Da-sao (大嫂): Sister-in-law (married to an elder brother).

-er (-儿): Suffix, usually expresses endearment, also used frequently to refer to thing in baby talk. By itself, ‘儿’ can mean ‘child’ or ‘son’, but as a suffix it frequently loses this overt meaning.

Gonggong (公公): Term of address for eunuchs, usually of high standing.

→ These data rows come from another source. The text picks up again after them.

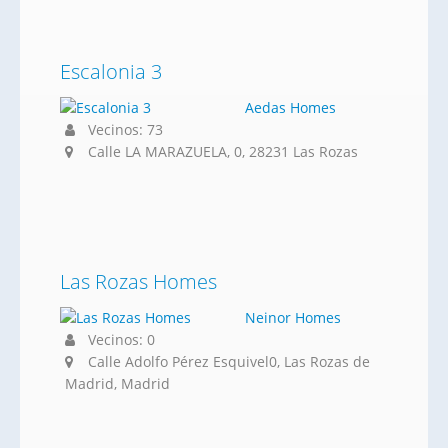
Escalonia 3
Aedas Homes
Vecinos: 73
Calle LA MARAZUELA, 0, 28231 Las Rozas
Las Rozas Homes
Neinor Homes
Vecinos: 0
Calle Adolfo Pérez Esquivel0, Las Rozas de
Madrid, Madrid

Can also refer to older men.

Gongzi (公子): young master, young gentleman, a term of address usually reserved for sons of nobility.

Er-gongzi (二公子): Term of address for the second son of a noble house (Er: Two, second.)

Jin (斤): Unit of weight, roughly 500-600 grams, or 16 taels.

Lao- (老-): Prefix denoting familiarity.

Li (里): Approximately 500m depending on the time period and country in question.

San-xiaojie (三小姐): As with Er-gongzi, the term of address for the third daughter of a noble house. In most contexts within QJJ, they refer to the most well-known third daughter in Qu Capital, Lady Hua.

Shixiong (师兄): Term of address for an elder male fellow disciple, whether under the same mentor or within the same sect. Literally, elder brother of learning.

Taishang Laojun (太上老君): Literally “the Supreme Venerable Sovereign”, one of the three highest divinities of Taoism.

Xiao- (小-): Diminutive prefix; usually expresses endearment, sometimes to belittle.

Xiuchun (绣春): A Xiuchun sword is a weapon exclusively carried by the Brocade Guard. Xiu, embroidery, Chun, spring. The name of this weapon was taken from the name of a garden, whose name was taken from a poem. In actual fact, a Xiuchun sword was more likely ornamental, and was only bestowed by the Emperor upon select individuals, not necessarily even in the Brocade Guard. Xiuchun swords had a single edge and were slightly curved. Apart from that, there is no clear record of what they look like, and no surviving artifacts. However, due to popular culture, they have become intractably established as part of the accoutrements of a Brocade Guard.